◆ **Texte fourni**:
----------
Faut-il faire confiance à la science ?
Conférence du 8 octobre 2021. Elle commence par un extrait de Dante, Divine comédie, Enfer, chant XXVI.
Discours d'Ulysse à ses compagnons :
« Considérez votre semence :
Vous ne fûtes pas faits pour vivre comme des bêtes
Mais pour suivre vertu et connaissance.
Je rendis, par ce bref discours, mes compagnons
Si ardents à poursuivre la route,
Que j’aurais eu peine, ensuite, à les retenir »
Leur exaltation dure cinq jours. Ils voient une montagne brune, et
« De la terre nouvelle un tourbillon naquit,
Qui vint frapper le navire à l’avant,
Il le fit tournoyer trois fois dans les eaux
A la quatrième il lui dressa la poupe en l’air,
Et enfonça la proue, comme il plut à un Autre,
Jusqu’à ce que la mer fut refermée sur nous ».
Tout se passe comme si Ulysse répétait la faute d’Adam : mordre dans le fruit de la connaissance. Dante met bien en valeur la duplicité du rapport au savoir : L’homme ne saurait se complaire dans l’ignorance de la bête, et en même temps il fait preuve d’un orgueil qui peut lui être fatal.Un soupçon pèse ainsi sur celui ou celle qui ose interpréter le monde à sa manière pour en chercher une vérité. Qui est-il pour oser pareille entreprise ? Et ne pourrait-elle pas mal tourner ? Cette question trouble l’humanité depuis l’origine. Elle est en grande partie la matrice des récits sur Prométhée, et des différentes facettes qu’a pu prendre le personnage. Elle laisse planer le doute sur la façon dont la recherche a pu se dérouler, allant jusqu’à soupçonner, comme dans le récit de Faust, qu’il puisse y avoir un pacte avec le diable. Elle est à la source des malheurs du professeur Frankenstein, qu’on associe au monstre en oubliant que le début du roman est motivé par le souci de dissuader un chercheur d’aller trop loin dans ses investigations. Cette oeuvre de fiction, mais a le mérite de refléter une préoccupation devant la profonde duplicité de la recherche scientifique, que le roman bien connu de Stevenson illustre admirablement. Nous avons vu en extrait du film Dr. Jekyll an mister Hyde, version de 1941, de Victor Fleming, avec Spencer Tracy, Ana Turner, Ingrid Bergman..
----------
◆ **Consignes**:
**1)** Dans le texte sur la confiance en la science, combien de jours dure l'exaltation des compagnons d'Ulysse ?
**2)** Reprenez, s'il vous plaît, le texte sur la confiance en la science après sa dernière phrase et poursuivez-le.
----------
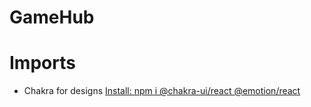 # GameHub

# Imports

* Chakra for designs
[Install: npm i @chakra-ui/react @emotion/react](https://chakra-ui.com/docs/get-started/frameworks/vite)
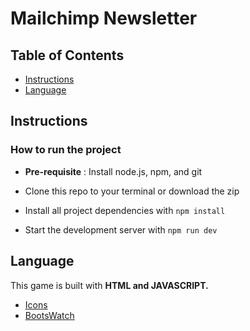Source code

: # Mailchimp Newsletter


## Table of Contents

* [Instructions](#Instructions)
* [Language](#Language)


## Instructions

### How to run the project

* **Pre-requisite** : Install node.js, npm, and git

* Clone this repo to your terminal or download the zip

* Install all project dependencies with `npm install`

* Start the development server with `npm run dev`

## Language

This game is built with **HTML and JAVASCRIPT.**


* [Icons](https://fontawesome.com/v4.7.0/)
* [BootsWatch](https://bootswatch.com/)
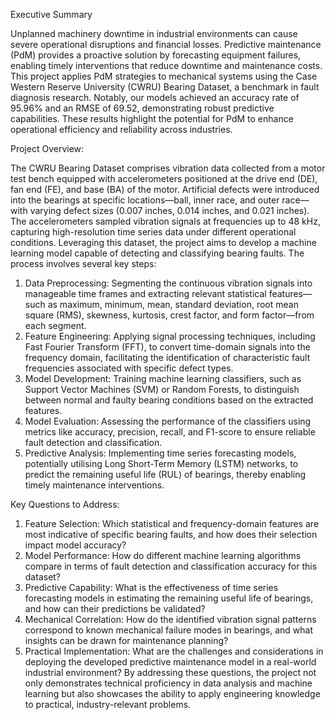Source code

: Executive Summary

Unplanned machinery downtime in industrial environments can cause severe operational disruptions and financial losses. Predictive maintenance (PdM) provides a proactive solution by forecasting equipment failures, enabling timely interventions that reduce downtime and maintenance costs. This project applies PdM strategies to mechanical systems using the Case Western Reserve University (CWRU) Bearing Dataset, a benchmark in fault diagnosis research. Notably, our models achieved an accuracy rate of 95.96% and an RMSE of 69.52, demonstrating robust predictive capabilities. These results highlight the potential for PdM to enhance operational efficiency and reliability across industries.

Project Overview:

The CWRU Bearing Dataset comprises vibration data collected from a motor test bench equipped with accelerometers positioned at the drive end (DE), fan end (FE), and base (BA) of the motor. Artificial defects were introduced into the bearings at specific locations—ball, inner race, and outer race—with varying defect sizes (0.007 inches, 0.014 inches, and 0.021 inches). The accelerometers sampled vibration signals at frequencies up to 48 kHz, capturing high-resolution time series data under different operational conditions.
Leveraging this dataset, the project aims to develop a machine learning model capable of detecting and classifying bearing faults. The process involves several key steps:
1.	Data Preprocessing: Segmenting the continuous vibration signals into manageable time frames and extracting relevant statistical features—such as maximum, minimum, mean, standard deviation, root mean square (RMS), skewness, kurtosis, crest factor, and form factor—from each segment.
2.	Feature Engineering: Applying signal processing techniques, including Fast Fourier Transform (FFT), to convert time-domain signals into the frequency domain, facilitating the identification of characteristic fault frequencies associated with specific defect types.
3.	Model Development: Training machine learning classifiers, such as Support Vector Machines (SVM) or Random Forests, to distinguish between normal and faulty bearing conditions based on the extracted features.
4.	Model Evaluation: Assessing the performance of the classifiers using metrics like accuracy, precision, recall, and F1-score to ensure reliable fault detection and classification.
5.	Predictive Analysis: Implementing time series forecasting models, potentially utilising Long Short-Term Memory (LSTM) networks, to predict the remaining useful life (RUL) of bearings, thereby enabling timely maintenance interventions.

Key Questions to Address:

1.	Feature Selection: Which statistical and frequency-domain features are most indicative of specific bearing faults, and how does their selection impact model accuracy?
2.	Model Performance: How do different machine learning algorithms compare in terms of fault detection and classification accuracy for this dataset?
3.	Predictive Capability: What is the effectiveness of time series forecasting models in estimating the remaining useful life of bearings, and how can their predictions be validated?
4.	Mechanical Correlation: How do the identified vibration signal patterns correspond to known mechanical failure modes in bearings, and what insights can be drawn for maintenance planning?
5.	Practical Implementation: What are the challenges and considerations in deploying the developed predictive maintenance model in a real-world industrial environment?
By addressing these questions, the project not only demonstrates technical proficiency in data analysis and machine learning but also showcases the ability to apply engineering knowledge to practical, industry-relevant problems.
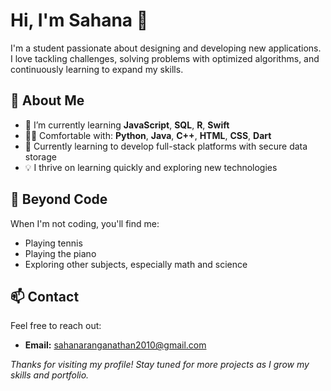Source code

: # Hi, I'm Sahana 👋

I'm a student passionate about designing and developing new applications. I love tackling challenges, solving problems with optimized algorithms, and continuously learning to expand my skills.

## 🚀 About Me
- 🌱 I’m currently learning **JavaScript**, **SQL**, **R**, **Swift**
- 🧑‍💻 Comfortable with: **Python**, **Java**, **C++**, **HTML**, **CSS**, **Dart**
- 🎯 Currently learning to develop full-stack platforms with secure data storage
- 💡 I thrive on learning quickly and exploring new technologies

## 🎾 Beyond Code

When I'm not coding, you'll find me:
- Playing tennis
- Playing the piano
- Exploring other subjects, especially math and science

## 📫 Contact

Feel free to reach out:
- **Email:** sahanaranganathan2010@gmail.com

_Thanks for visiting my profile! Stay tuned for more projects as I grow my skills and portfolio._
----------
◆ **Vos réponses**:
**1)** Elle dure cinq jours.

**2)**
La science, forme radicale du savoir, suscite donc la crainte, et même des doutes, voire une franche colère, face aux motivations qui peuvent l’animer. L’espèce humaine ne serait-elle pas, à l’image du discours d’Ulysse dans l’œuvre de Dante, en train de dépasser les bornes, au sens le plus strict, risquant ainsi le juste châtiment de « l’Autre », Dieu ou la nature, Dieu c’est à-dire la nature ?
Nous nous sommes ensuite tournés vers la confiance, nécessaire dans l’existence. Comme l’affirme Hannah Arendt, « La confiance n’est pas une illusion vide de sens. A long terme, c’est la seule chose qui puisse nous assurer que notre monde privé n’est pas un enfer » (H. Arendt, à Blumenfeld le 14/01/1946). La confiance, au départ, c’est la foi. C’est une attitude qui s’enracine dans le vocabulaire religieux. Mais il concerne aussi bien la foi religieuse que les transactions commerciales. Or, si la confiance repose sur la foi et si la foi est garantie par un texte sacré, il n'y a pas de possibilité de mener des investigations contraires à ce texte. Convoqué à Rome afin d’y défendre ses conceptions contre l’accusation d’hérésie, Galilée invite le cardinal Bellarmin, président du tribunal, à regarder lui-même dans le télescope. Ce dernier répond qu’il dispose d’une bien meilleure source de données sur la constitution des cieux : les Saintes Ecritures. Galilée avait pourtant essayé d’argumenter en faveur d’une interprétation libre des écritures (Ecrits coperniciens, cité par Krivine, p181). Mais il avait aussi écrit en 1633 (il Saggiatore) que l’univers était écrit en langage mathématique, et se moquait (dans une lettre à Kepler, 1610), de ceux qui ne cherchaient la vérité « ni dans le monde, ni dans la nature, mais dans la confrontation des textes ». L’église a fini par y voir une menace, et Galilée finit a reconnu officiellement qu’il s’était trompé pour préserver sa vie, tout en restant persuadé du contraire.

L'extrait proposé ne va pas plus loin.